L’île de Tikopia est située en Mélanésie. D’une surface de seulement 5km², elle est la plus isolée de l’archipel des Salomon. Elle est peuplée de polynésiens, habitée depuis plus de 3000 ans et ne fut aperçue par des européens pour la première fois qu’au début du XVIIème siècle.
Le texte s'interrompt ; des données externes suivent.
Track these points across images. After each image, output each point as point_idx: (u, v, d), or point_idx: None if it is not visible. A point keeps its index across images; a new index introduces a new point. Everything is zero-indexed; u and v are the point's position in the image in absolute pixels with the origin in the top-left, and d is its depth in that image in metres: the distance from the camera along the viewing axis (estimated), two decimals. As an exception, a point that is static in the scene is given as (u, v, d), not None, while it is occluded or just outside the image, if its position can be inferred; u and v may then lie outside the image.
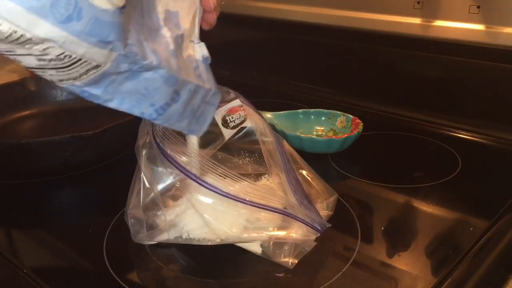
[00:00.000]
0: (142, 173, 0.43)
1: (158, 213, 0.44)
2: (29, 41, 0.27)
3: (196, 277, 0.42)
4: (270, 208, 0.41)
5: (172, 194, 0.43)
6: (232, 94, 0.46)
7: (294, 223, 0.42)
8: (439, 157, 0.65)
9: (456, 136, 0.71)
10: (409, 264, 0.43)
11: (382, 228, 0.49)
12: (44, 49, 0.28)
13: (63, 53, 0.29)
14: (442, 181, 0.57)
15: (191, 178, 0.40)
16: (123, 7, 0.30)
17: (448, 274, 0.41)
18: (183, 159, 0.40)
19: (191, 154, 0.41)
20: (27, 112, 0.75)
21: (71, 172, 0.60)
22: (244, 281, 0.42)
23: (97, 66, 0.31)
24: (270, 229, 0.42)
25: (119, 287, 0.40)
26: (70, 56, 0.29)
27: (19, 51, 0.28)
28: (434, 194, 0.55)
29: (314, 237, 0.42)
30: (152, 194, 0.43)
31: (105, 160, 0.62)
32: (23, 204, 0.55)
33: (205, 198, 0.41)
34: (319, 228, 0.42)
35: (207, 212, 0.41)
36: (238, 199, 0.40)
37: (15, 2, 0.25)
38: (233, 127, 0.45)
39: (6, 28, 0.26)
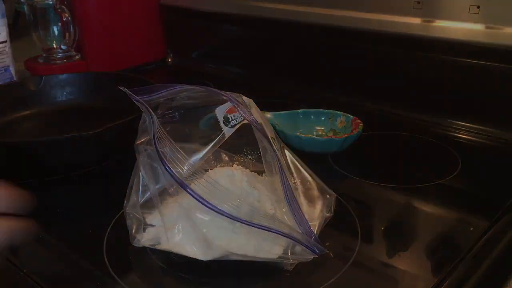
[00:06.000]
0: (141, 171, 0.43)
1: (155, 213, 0.44)
2: None
3: (196, 277, 0.42)
4: (273, 230, 0.40)
5: (171, 192, 0.43)
6: (244, 98, 0.45)
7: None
8: (439, 157, 0.65)
9: (456, 136, 0.71)
10: (409, 264, 0.43)
11: (382, 228, 0.49)
12: None
13: None
14: (442, 181, 0.57)
15: (189, 193, 0.39)
16: None
17: (448, 274, 0.41)
18: (180, 171, 0.40)
19: (193, 168, 0.40)
20: (27, 112, 0.74)
21: (71, 172, 0.60)
22: (244, 281, 0.42)
23: None
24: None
25: (119, 287, 0.40)
26: None
27: None
28: (434, 194, 0.55)
29: (311, 257, 0.41)
30: (150, 193, 0.43)
31: (105, 160, 0.62)
32: (23, 204, 0.55)
33: (202, 215, 0.41)
34: (317, 251, 0.41)
35: (204, 226, 0.41)
36: (242, 221, 0.39)
37: None
38: (234, 126, 0.44)
39: None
Les premiers missionnaires chrétiens n’y ont posé le pied qu’en 1857.
Aujourd’hui, le jeune roi Ti Nemo y règne et sa tâche est essentiellement de maintenir des conditions de vie très réglementées et faire de sorte qu’elle soient transmises aux générations à venir.
Or, Ti Nemo et son peuple sont confrontés à de nouveaux enjeux qui viennent perturber la relation millénaire qu’ils entretiennent avec leur île, notamment un tourisme qui développe un artisanat menaçant entre autres le patrimoine forestier.
Le réalisateur est allé, en compagnie de son futur producteur, à la rencontre des habitants à bord d’un voilier au départ de la Nouvelle Calédonie, le seul moyen de rejoindre l’île située loin de toute route maritime.
Avec « Nous, Tikopia »,Corto Fajal rend compte de la relation particulière que ses habitants, sur les recommandations répétées de Ti Nemo, entretiennent avec leur île ; et c’est à travers un positionnement audacieux sur ce dispositif, que se construit la trame d’un film ethnographique.
Le film donne à voir et à découvrir une région du monde qui échappe encore aux transformations imposées par une modernité galopante et jusque là absente des répertoires cinématographique et documentaire.
En posant sa camera sur cette île « hors du monde », Corto Fajal donne la parole à une population méconnue et, à bien des égards, exemplaire.
Corto Fajal est ce qu’on pourrait appeler un réalisateur au long cours, un cinéaste qui pose son travail sur la durée, une position qui lui permet de vivre ce qu’il filme.
Ce qu’il filme, il le vit de très près, de l’intérieur, pour mieux le faire partager.
Après cinq années à vivre avec les Samis dans le grand Nord pour « Jon face au vent » en 2011, le réalisateur organise plusieurs expéditions sur l’île de Tikopia pendant une durée de six années pour mieux approcher les habitants et vivre le plus près possible d’un fonctionnement qui vise à maintenir des règles de vie permettant de respecter une terre à laquelle ses habitants sont profondément attachés.
Corto Fajal réussit à saisir le lien vital qui unit les tikopiens à leur île.
Toute la narration, l’image, les gros plans, la musique, l’ambiance sonore, la voix de l’île sont au service de cette recherche émotionnelle.
Un film utile à plusieurs titres. Il comble un vide géographique injuste. Il nous permet de prendre la mesure de ce que, dans nos civilisations boulimiques de modernité, a fini par gangrener et déshumaniser nos existences.